Problem to work on
Please pull out the lines of the rows below, from the line holding "pose: elev=306.9 azim=20.3" through the line holding "Dot at: (290, 383)", inclusive, and reproduce them character for character.

Dataset records
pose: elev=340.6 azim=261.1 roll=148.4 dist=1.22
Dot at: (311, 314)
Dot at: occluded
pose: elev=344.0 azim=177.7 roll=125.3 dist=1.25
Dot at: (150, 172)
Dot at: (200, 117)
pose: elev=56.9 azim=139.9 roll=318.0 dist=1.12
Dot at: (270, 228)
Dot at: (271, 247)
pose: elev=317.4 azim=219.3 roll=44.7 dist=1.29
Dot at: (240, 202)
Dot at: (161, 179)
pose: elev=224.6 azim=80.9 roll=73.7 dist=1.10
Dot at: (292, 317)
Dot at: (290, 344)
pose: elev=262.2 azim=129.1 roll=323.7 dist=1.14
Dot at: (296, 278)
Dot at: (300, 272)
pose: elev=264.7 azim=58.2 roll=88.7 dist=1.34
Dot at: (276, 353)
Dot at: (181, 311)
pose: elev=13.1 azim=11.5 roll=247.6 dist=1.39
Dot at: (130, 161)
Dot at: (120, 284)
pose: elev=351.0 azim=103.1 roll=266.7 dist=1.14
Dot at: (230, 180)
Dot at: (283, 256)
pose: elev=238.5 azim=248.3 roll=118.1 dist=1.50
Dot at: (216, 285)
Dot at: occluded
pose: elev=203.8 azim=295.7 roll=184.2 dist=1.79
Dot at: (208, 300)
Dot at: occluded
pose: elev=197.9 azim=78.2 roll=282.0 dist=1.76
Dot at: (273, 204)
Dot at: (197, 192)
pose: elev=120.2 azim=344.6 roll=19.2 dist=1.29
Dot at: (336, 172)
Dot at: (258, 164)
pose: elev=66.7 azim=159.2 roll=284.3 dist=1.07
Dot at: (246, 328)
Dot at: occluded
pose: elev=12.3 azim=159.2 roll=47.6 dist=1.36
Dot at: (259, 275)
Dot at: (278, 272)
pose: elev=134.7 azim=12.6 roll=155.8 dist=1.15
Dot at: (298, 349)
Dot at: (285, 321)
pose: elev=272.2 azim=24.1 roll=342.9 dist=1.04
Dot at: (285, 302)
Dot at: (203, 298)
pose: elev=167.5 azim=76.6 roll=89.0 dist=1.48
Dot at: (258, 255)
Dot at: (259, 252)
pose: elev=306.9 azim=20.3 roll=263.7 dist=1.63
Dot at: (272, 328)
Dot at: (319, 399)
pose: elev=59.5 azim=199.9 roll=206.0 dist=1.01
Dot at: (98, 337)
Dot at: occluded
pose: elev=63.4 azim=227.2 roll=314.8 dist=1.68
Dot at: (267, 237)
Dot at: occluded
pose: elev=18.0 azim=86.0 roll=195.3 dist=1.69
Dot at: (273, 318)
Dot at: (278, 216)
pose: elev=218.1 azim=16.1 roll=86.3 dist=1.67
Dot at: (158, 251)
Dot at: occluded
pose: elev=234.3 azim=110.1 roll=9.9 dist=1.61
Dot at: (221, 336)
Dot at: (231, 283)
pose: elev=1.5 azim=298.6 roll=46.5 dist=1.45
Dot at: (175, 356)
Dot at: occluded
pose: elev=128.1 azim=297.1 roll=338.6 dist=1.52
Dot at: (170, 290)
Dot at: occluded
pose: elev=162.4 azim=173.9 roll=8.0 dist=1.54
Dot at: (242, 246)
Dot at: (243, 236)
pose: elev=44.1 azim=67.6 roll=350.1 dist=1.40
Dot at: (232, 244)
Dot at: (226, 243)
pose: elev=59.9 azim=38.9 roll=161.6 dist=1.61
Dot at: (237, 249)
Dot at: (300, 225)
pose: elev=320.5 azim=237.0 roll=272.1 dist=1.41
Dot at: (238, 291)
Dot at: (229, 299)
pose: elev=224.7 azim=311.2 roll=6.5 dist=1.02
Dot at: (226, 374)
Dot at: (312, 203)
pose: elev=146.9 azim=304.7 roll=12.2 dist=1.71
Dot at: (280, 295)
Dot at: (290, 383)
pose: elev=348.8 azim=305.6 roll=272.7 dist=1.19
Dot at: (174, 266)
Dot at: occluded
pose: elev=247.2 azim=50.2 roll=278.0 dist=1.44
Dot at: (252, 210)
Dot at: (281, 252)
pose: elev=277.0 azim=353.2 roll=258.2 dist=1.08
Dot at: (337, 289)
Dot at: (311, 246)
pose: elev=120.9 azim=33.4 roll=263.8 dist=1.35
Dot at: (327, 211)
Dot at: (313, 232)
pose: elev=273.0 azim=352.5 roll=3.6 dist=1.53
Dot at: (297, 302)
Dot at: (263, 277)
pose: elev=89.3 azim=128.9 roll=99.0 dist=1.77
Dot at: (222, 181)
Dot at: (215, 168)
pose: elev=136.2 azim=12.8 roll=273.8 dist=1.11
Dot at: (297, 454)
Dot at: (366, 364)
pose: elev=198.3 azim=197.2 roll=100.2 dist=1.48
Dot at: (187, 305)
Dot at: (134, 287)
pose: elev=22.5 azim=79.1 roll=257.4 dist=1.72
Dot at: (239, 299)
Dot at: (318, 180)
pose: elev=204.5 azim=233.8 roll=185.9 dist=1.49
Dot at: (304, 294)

Worked solution
pose: elev=306.9 azim=20.3 roll=263.7 dist=1.63
Dot at: (272, 328)
Dot at: (319, 399)
pose: elev=59.5 azim=199.9 roll=206.0 dist=1.01
Dot at: (98, 337)
Dot at: occluded
pose: elev=63.4 azim=227.2 roll=314.8 dist=1.68
Dot at: (267, 237)
Dot at: occluded
pose: elev=18.0 azim=86.0 roll=195.3 dist=1.69
Dot at: (273, 318)
Dot at: (278, 216)
pose: elev=218.1 azim=16.1 roll=86.3 dist=1.67
Dot at: (158, 251)
Dot at: occluded
pose: elev=234.3 azim=110.1 roll=9.9 dist=1.61
Dot at: (221, 336)
Dot at: (231, 283)
pose: elev=1.5 azim=298.6 roll=46.5 dist=1.45
Dot at: (175, 356)
Dot at: occluded
pose: elev=128.1 azim=297.1 roll=338.6 dist=1.52
Dot at: (170, 290)
Dot at: occluded
pose: elev=162.4 azim=173.9 roll=8.0 dist=1.54
Dot at: (242, 246)
Dot at: (243, 236)
pose: elev=44.1 azim=67.6 roll=350.1 dist=1.40
Dot at: (232, 244)
Dot at: (226, 243)
pose: elev=59.9 azim=38.9 roll=161.6 dist=1.61
Dot at: (237, 249)
Dot at: (300, 225)
pose: elev=320.5 azim=237.0 roll=272.1 dist=1.41
Dot at: (238, 291)
Dot at: (229, 299)
pose: elev=224.7 azim=311.2 roll=6.5 dist=1.02
Dot at: (226, 374)
Dot at: (312, 203)
pose: elev=146.9 azim=304.7 roll=12.2 dist=1.71
Dot at: (280, 295)
Dot at: (290, 383)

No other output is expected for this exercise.